Over the years, freight forwarding costs have steadily declined as shippers continuously undercut each other in attempts to win and keep business from multiple clients. In 2014, containers were still shipping in a solidly four digit range on the left side of the decimal point, a healthy range that sustained and paid everyone for the job. As of 2016, it is almost like a rare Mew Pokémon sighting to see anything more than three digits on the left side of the decimal point. As of March 2016, a 40’ container from Shenzhen to Rotterdam cost less than a car payment for most people at $400 – which barely covers the cost of fuel, handling, and fees. In fact, prices have gone so low, that it would be cheaper to put your personal belongings in a shipping container as it sales around the world than to keep it in a local mini-storage facility.
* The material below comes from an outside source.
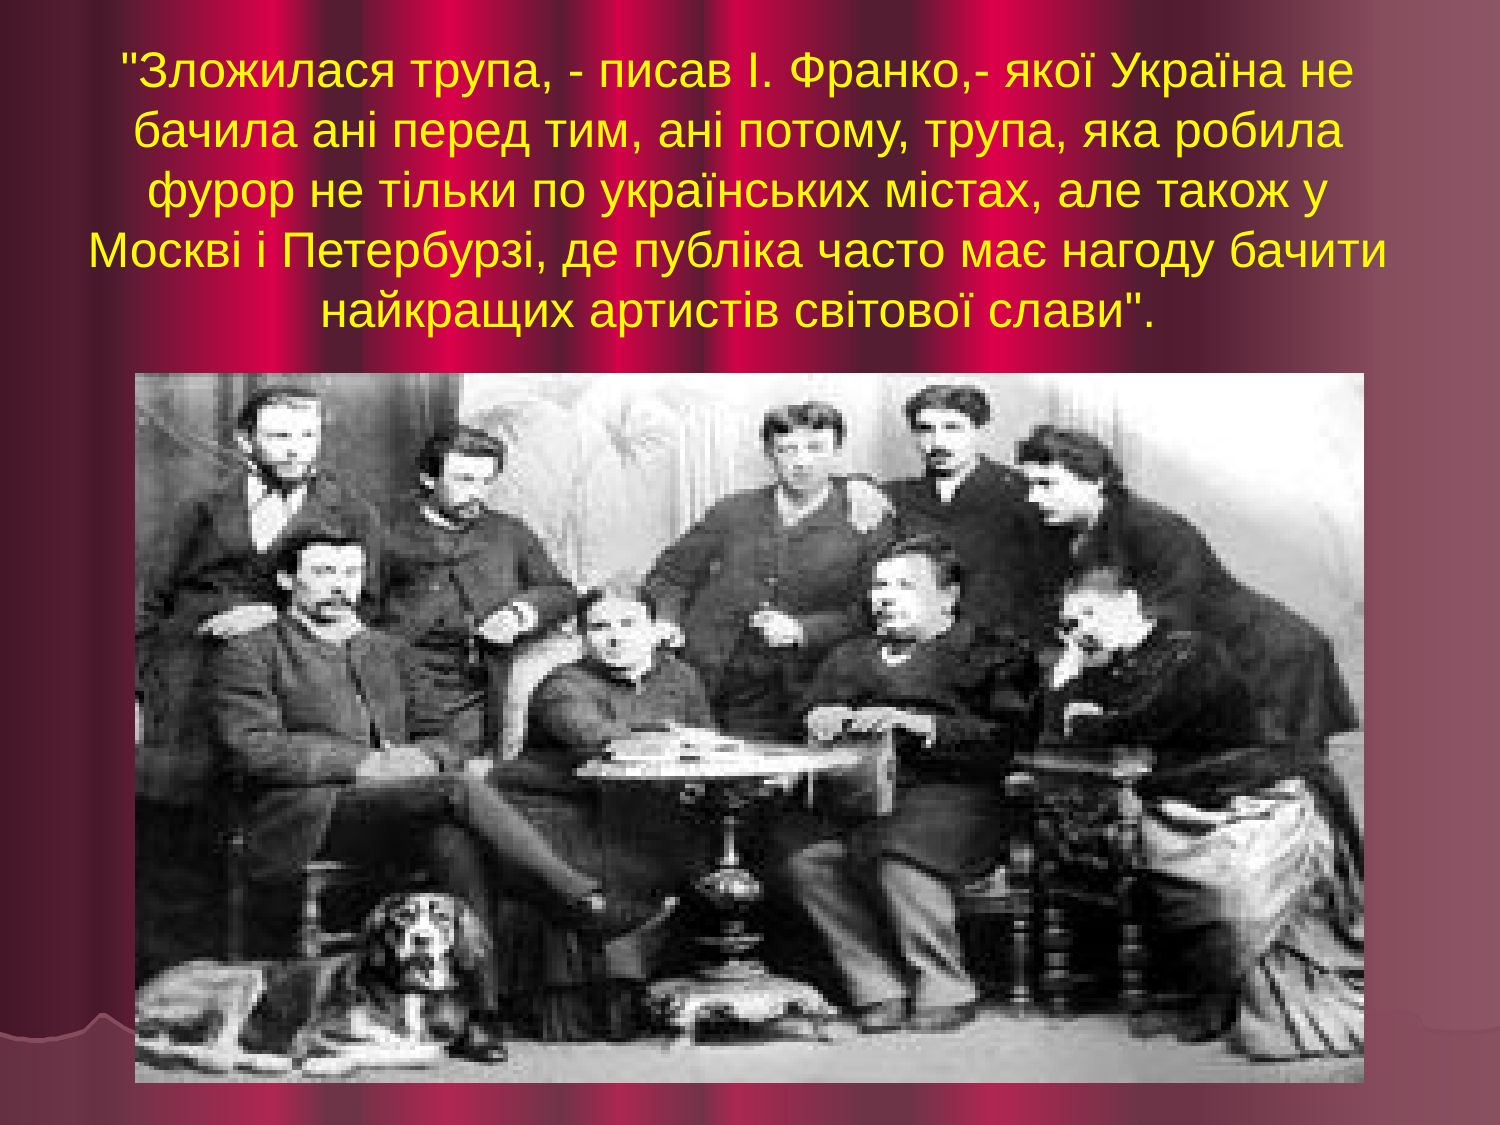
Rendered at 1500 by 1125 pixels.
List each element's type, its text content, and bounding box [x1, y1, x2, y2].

text_box "Зложилася трупа, - писав І. Франко,- якої Україна не бачила ані перед тим, ані потому, трупа, яка робила фурор не тільки по українських містах, але також у Москві і Петербурзі, де публіка часто має нагоду бачити найкращих артистів світової слави". [64, 29, 1412, 345]
picture [135, 373, 1365, 1083]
As Hanjin’s impact is still developing and slowly trickling out, railways, terminal operators, and container lessors are price gouging the South Korean Line’s shippers by asking cargo owners to pay more than usual to bring freight into US ports after Hanjin filed for bankruptcy. Others are feeling the burn as many transportation providers have refused to touch the South Korean carrier’s assets and unpaid fees are piling up. “If you think about it, these were normal prices back two, three years ago. $1,200, $1,500, $1,800, this was all standard pricing. You have to understand, we WANT the shipping lines to stay open so they can move our cargo, because without them, we would all be screwed. The market is trying to right itself again right now.” said a senior executive of an US based NVOCC who declined to be identified.
With this crisis looking like it will be going on for a while, complaints of inappropriate pricing practices related to Hanjin’s cargo are starting to bubble up. With trucking companies that regularly haul Hanjin cargo at the brink of losing thousands of dollars since a normal billing payment cycle for goods hauled averages 60 days after goods are received. With no formal channels in the United States other than bankruptcy proceedings to pursue their claims, it seems like everyone in getting the short end of the stick as various companies keep a tight hold on all current Hanjin containers in hand and refuse to release unless steep prices are first paid up front. “Based on past experience during tumultuous times, we know that ocean carriers and marine terminal operators begin charging detention and demurrage charges that become extremely expensive in short order.” FMC Commissioner William P. Doyle says. “Although Hanjin believes such price gouging is wholly inappropriate and has tried to intervene (including notifying the Federal Maritime Commission), there is nothing more Hanjin or the Foreign Administrator can do,” Hanjin said in a court filing last Thursday.
Shippers are being pushed and encouraged to take a good look at the financial health of their carriers prior to committing their cargo, which proves to be more complicated than it seems at first glance. Even if a shipper were to select a healthy carrier, there are a few members in each of the three alliances, 2M, Ocean, and THE Alliance, that are fiscally unsound, and there is never a guarantee that a shipper’s cargo will travel on any particular carrier. “Many shippers are having to reassess their tactics. Do we go by carrier or by alliance? That is important so we can keep a balance of the service requirements we need and the ships that are going to deliver our products. There is sufficient competition between carriers to ensure we have enough choice. We look at the financial strength of an organization, their ability to invest, the quality of customer service. Price shouldn’t be the sole determinant.” Says John McCauley, Vice President of transportation and logistics at Cargill. However, this peak season, it looks like money, and how much money a company is willing to part with, will be the sole factor of whether large Hanjin shippers such as LG and Samsung will be getting their Thanksgiving, Black Friday, and Christmas shipments in before the holidays.